▶ _WHAT TO WORK ON_
Omit the pictures and output every entry below exactly as written.

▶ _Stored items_
☆ ☆ ☆ ☆

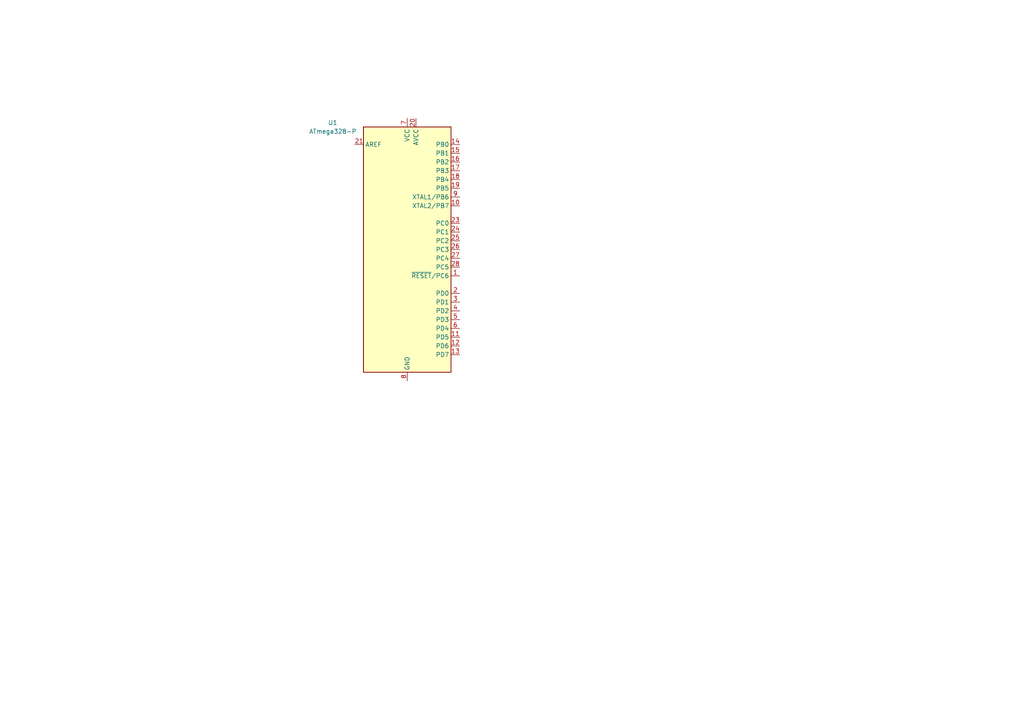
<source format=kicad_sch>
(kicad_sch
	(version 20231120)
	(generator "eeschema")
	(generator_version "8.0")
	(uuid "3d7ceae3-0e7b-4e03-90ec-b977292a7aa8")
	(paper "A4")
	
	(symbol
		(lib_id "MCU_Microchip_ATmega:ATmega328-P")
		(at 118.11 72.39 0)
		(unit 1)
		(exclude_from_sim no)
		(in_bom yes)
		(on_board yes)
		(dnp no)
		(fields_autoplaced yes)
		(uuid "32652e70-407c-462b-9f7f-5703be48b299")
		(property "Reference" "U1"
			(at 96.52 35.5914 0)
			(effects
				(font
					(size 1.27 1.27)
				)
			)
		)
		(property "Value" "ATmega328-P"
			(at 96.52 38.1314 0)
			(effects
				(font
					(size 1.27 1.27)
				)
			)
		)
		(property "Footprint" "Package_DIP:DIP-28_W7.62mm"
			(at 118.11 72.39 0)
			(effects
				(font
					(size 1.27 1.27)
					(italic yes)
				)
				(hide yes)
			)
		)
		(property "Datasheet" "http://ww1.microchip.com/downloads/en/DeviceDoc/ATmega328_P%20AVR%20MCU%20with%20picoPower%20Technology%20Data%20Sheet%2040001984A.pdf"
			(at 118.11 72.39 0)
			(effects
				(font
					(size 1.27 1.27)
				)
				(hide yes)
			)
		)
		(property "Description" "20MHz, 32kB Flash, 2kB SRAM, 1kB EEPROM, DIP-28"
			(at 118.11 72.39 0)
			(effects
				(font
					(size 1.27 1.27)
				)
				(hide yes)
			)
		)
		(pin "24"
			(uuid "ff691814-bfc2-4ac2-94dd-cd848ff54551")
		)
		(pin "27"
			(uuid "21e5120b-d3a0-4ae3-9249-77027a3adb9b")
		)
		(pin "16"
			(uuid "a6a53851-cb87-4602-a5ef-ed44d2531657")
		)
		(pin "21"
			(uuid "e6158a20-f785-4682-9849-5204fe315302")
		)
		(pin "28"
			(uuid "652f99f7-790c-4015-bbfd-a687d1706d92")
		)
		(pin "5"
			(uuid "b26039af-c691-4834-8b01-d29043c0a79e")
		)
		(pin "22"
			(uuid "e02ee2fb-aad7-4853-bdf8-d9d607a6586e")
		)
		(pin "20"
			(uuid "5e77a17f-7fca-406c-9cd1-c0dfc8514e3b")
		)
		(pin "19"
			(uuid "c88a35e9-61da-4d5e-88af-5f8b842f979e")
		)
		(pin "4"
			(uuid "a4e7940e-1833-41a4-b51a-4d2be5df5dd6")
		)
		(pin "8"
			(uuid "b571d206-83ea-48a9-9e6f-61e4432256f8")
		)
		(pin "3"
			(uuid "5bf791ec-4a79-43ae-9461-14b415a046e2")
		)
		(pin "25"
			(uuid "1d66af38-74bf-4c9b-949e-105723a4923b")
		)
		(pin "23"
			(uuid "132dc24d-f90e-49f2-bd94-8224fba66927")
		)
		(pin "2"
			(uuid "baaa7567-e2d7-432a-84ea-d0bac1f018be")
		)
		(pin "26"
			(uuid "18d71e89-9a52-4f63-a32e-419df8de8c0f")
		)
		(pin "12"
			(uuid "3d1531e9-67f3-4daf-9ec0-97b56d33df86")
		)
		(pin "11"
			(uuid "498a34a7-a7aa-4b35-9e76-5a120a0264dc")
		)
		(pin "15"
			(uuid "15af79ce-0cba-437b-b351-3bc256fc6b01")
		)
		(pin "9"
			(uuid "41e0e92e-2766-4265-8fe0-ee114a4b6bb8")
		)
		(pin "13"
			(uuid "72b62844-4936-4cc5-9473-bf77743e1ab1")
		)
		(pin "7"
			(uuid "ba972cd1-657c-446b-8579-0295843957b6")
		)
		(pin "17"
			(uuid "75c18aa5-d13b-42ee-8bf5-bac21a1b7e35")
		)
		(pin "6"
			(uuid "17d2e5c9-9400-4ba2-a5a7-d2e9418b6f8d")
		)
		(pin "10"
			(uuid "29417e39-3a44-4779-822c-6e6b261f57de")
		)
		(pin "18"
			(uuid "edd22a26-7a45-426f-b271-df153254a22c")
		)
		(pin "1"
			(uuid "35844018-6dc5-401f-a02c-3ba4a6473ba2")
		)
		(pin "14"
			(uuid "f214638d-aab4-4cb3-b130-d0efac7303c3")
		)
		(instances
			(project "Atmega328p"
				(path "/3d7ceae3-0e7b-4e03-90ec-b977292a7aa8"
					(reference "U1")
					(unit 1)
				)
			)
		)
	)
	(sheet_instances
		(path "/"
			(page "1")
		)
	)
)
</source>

☆ ☆ ☆ ☆

▶ _PROBLEM SOLUTION_
<source format=kicad_sch>
(kicad_sch
	(version 20231120)
	(generator "eeschema")
	(generator_version "8.0")
	(uuid "3d7ceae3-0e7b-4e03-90ec-b977292a7aa8")
	(paper "A4")
	
	(symbol
		(lib_id "MCU_Microchip_ATmega:ATmega328-P")
		(at 118.11 72.39 0)
		(unit 1)
		(exclude_from_sim no)
		(in_bom yes)
		(on_board yes)
		(dnp no)
		(fields_autoplaced yes)
		(uuid "32652e70-407c-462b-9f7f-5703be48b299")
		(property "Reference" "U1"
			(at 96.52 35.5914 0)
			(effects
				(font
					(size 1.27 1.27)
				)
			)
		)
		(property "Value" "ATmega328-P"
			(at 96.52 38.1314 0)
			(effects
				(font
					(size 1.27 1.27)
				)
			)
		)
		(property "Footprint" "Package_DIP:DIP-28_W7.62mm"
			(at 118.11 72.39 0)
			(effects
				(font
					(size 1.27 1.27)
					(italic yes)
				)
				(hide yes)
			)
		)
		(property "Datasheet" "http://ww1.microchip.com/downloads/en/DeviceDoc/ATmega328_P%20AVR%20MCU%20with%20picoPower%20Technology%20Data%20Sheet%2040001984A.pdf"
			(at 118.11 72.39 0)
			(effects
				(font
					(size 1.27 1.27)
				)
				(hide yes)
			)
		)
		(property "Description" "20MHz, 32kB Flash, 2kB SRAM, 1kB EEPROM, DIP-28"
			(at 118.11 72.39 0)
			(effects
				(font
					(size 1.27 1.27)
				)
				(hide yes)
			)
		)
		(pin "24"
			(uuid "ff691814-bfc2-4ac2-94dd-cd848ff54551")
		)
		(pin "27"
			(uuid "21e5120b-d3a0-4ae3-9249-77027a3adb9b")
		)
		(pin "16"
			(uuid "a6a53851-cb87-4602-a5ef-ed44d2531657")
		)
		(pin "21"
			(uuid "e6158a20-f785-4682-9849-5204fe315302")
		)
		(pin "28"
			(uuid "652f99f7-790c-4015-bbfd-a687d1706d92")
		)
		(pin "5"
			(uuid "b26039af-c691-4834-8b01-d29043c0a79e")
		)
		(pin "22"
			(uuid "e02ee2fb-aad7-4853-bdf8-d9d607a6586e")
		)
		(pin "20"
			(uuid "5e77a17f-7fca-406c-9cd1-c0dfc8514e3b")
		)
		(pin "19"
			(uuid "c88a35e9-61da-4d5e-88af-5f8b842f979e")
		)
		(pin "4"
			(uuid "a4e7940e-1833-41a4-b51a-4d2be5df5dd6")
		)
		(pin "8"
			(uuid "b571d206-83ea-48a9-9e6f-61e4432256f8")
		)
		(pin "3"
			(uuid "5bf791ec-4a79-43ae-9461-14b415a046e2")
		)
		(pin "25"
			(uuid "1d66af38-74bf-4c9b-949e-105723a4923b")
		)
		(pin "23"
			(uuid "132dc24d-f90e-49f2-bd94-8224fba66927")
		)
		(pin "2"
			(uuid "baaa7567-e2d7-432a-84ea-d0bac1f018be")
		)
		(pin "26"
			(uuid "18d71e89-9a52-4f63-a32e-419df8de8c0f")
		)
		(pin "12"
			(uuid "3d1531e9-67f3-4daf-9ec0-97b56d33df86")
		)
		(pin "11"
			(uuid "498a34a7-a7aa-4b35-9e76-5a120a0264dc")
		)
		(pin "15"
			(uuid "15af79ce-0cba-437b-b351-3bc256fc6b01")
		)
		(pin "9"
			(uuid "41e0e92e-2766-4265-8fe0-ee114a4b6bb8")
		)
		(pin "13"
			(uuid "72b62844-4936-4cc5-9473-bf77743e1ab1")
		)
		(pin "7"
			(uuid "ba972cd1-657c-446b-8579-0295843957b6")
		)
		(pin "17"
			(uuid "75c18aa5-d13b-42ee-8bf5-bac21a1b7e35")
		)
		(pin "6"
			(uuid "17d2e5c9-9400-4ba2-a5a7-d2e9418b6f8d")
		)
		(pin "10"
			(uuid "29417e39-3a44-4779-822c-6e6b261f57de")
		)
		(pin "18"
			(uuid "edd22a26-7a45-426f-b271-df153254a22c")
		)
		(pin "1"
			(uuid "35844018-6dc5-401f-a02c-3ba4a6473ba2")
		)
		(pin "14"
			(uuid "f214638d-aab4-4cb3-b130-d0efac7303c3")
		)
		(instances
			(project "Atmega328p"
				(path "/3d7ceae3-0e7b-4e03-90ec-b977292a7aa8"
					(reference "U1")
					(unit 1)
				)
			)
		)
	)
	(sheet_instances
		(path "/"
			(page "1")
		)
	)
)
</source>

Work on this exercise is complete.